— Привет, солнышко, — говорю я.
Ирина стоит у дверей, прижав ухо к щели. Разноцветные пятна пляшут на ее блестящих шрамах. Ее лоб пересекают тревожные морщины. Стряхнув с себя остатки сна, я подхожу к ней.
— Что? — произношу я одними губами.
Она смотрит мне в глаза.
— Снаружи кто-то есть.
Меня это не удивляет. Вопрос был лишь в том, когда он придет.
Ирина наблюдает, как я вооружаюсь. Мясницкий нож, пекарский ухват. Я бездомный ниндзя, подстегнутый гормонами беременности.
— Ты не можешь.
— Могу.
Ее плохое понимание языка не удерживает меня от объяснений.
— Так я могу контролировать ситуацию. Диктовать свои условия. Там, снаружи.
Глупая. Разозленная. Загнанная в угол. Страшно от всего этого уставшая. Все это обо мне. Все это во мне, когда я шагаю в ослепительный свет. Секунду я ничего не вижу, я беспомощна. Постепенно яркость снижается. Мои зрачки делают свою работу, сильно уменьшаясь, в то время как точка на горизонте разрастается.

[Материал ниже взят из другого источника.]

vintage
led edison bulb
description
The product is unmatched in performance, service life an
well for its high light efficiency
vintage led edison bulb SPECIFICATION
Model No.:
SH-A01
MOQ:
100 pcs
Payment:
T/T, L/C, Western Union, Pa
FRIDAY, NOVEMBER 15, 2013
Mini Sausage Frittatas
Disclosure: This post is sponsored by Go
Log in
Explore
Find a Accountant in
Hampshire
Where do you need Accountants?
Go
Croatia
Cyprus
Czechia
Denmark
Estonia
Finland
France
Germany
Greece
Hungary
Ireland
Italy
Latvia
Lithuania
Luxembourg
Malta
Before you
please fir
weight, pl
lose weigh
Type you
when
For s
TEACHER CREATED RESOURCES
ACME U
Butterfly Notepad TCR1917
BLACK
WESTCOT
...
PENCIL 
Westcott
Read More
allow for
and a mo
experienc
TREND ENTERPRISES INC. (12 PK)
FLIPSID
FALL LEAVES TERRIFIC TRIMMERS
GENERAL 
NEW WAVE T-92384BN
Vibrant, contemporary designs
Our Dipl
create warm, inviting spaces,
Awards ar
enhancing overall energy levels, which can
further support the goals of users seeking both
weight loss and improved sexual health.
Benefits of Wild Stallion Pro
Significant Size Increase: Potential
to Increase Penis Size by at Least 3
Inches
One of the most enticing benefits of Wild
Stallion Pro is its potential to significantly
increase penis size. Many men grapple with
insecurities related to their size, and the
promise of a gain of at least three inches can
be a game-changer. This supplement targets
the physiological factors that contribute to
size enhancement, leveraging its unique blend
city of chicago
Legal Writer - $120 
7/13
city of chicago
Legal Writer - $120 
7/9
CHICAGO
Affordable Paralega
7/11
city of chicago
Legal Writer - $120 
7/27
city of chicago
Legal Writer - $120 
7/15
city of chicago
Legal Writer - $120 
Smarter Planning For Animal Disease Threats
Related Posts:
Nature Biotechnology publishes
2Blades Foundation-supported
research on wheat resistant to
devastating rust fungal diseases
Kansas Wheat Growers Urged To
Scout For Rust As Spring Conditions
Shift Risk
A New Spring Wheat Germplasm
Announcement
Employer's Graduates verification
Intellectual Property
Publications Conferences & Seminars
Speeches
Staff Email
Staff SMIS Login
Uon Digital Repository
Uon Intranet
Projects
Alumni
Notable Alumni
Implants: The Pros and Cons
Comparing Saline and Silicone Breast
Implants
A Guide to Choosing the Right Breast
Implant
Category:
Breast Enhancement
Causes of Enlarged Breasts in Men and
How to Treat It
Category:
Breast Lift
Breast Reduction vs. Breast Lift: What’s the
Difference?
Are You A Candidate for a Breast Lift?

— Ты должен быть мертв, — говорю я ему.
— Тем не менее я здесь, американка.
— Я убила тебя. Я видела, как ты умер.
— Ты видела, как я держал дыхание, пока ты уматывала, как трусиха. Ты неудачница во всем.
— Ну давай, мерзавец. Ты и я. Прямо здесь.
Я, должно быть, представляю собой замечательное зрелище: круглая, налитая в середине и худая, так что кости выпирают из-под кожи, во всех остальных местах. Даже усиленное питание шоколадом не прибавило жира тощему телу. Мой ребенок забирает все, что я съедаю, но так и должно быть. Матери жертвуют всем, чтобы их дети ни в чем не нуждались. Хотя я и не прочла всех нужных книг, мне это все-таки известно.
Швейцарец такой же изможденный, как и мы. Пугало с самомнением. Не та развязная, расслабленная самоуверенность, как у Ника. Больше похоже на то, что, надев на себя маску и подойдя к зеркалу, он сказал себе: «Да, вот таким я хочу быть». Все в швейцарце ненатурально, и сейчас я это вижу.
Он смотрит на меня с маниакальной зачарованностью.
— Жду не дождусь, когда разрежу тебя от шеи до пупа, американка. Рассеку тебя, как дыню.
— Так, как ты это сделал с Лизой?
Мы ходим один вокруг другого. Нескончаемое движение.
— Нет. Тебе я сохраню жизнь. По крайней мере до тех пор, пока существо у тебя внутри не начнет дышать самостоятельно. Затем я разрежу его тоже, кусок за куском.
— Есть кое-что такое, чего мужчины в женщинах никогда не поймут до конца.
— Что же это?
— Самое опасное место в мире находится между нами и тем, что мы любим.
— Это туфельки, украшения и развлечения?
— Это люди.
Мои слова бьют шрапнелью прямо ему в лицо.
— Вещи не имеют значения. Только люди.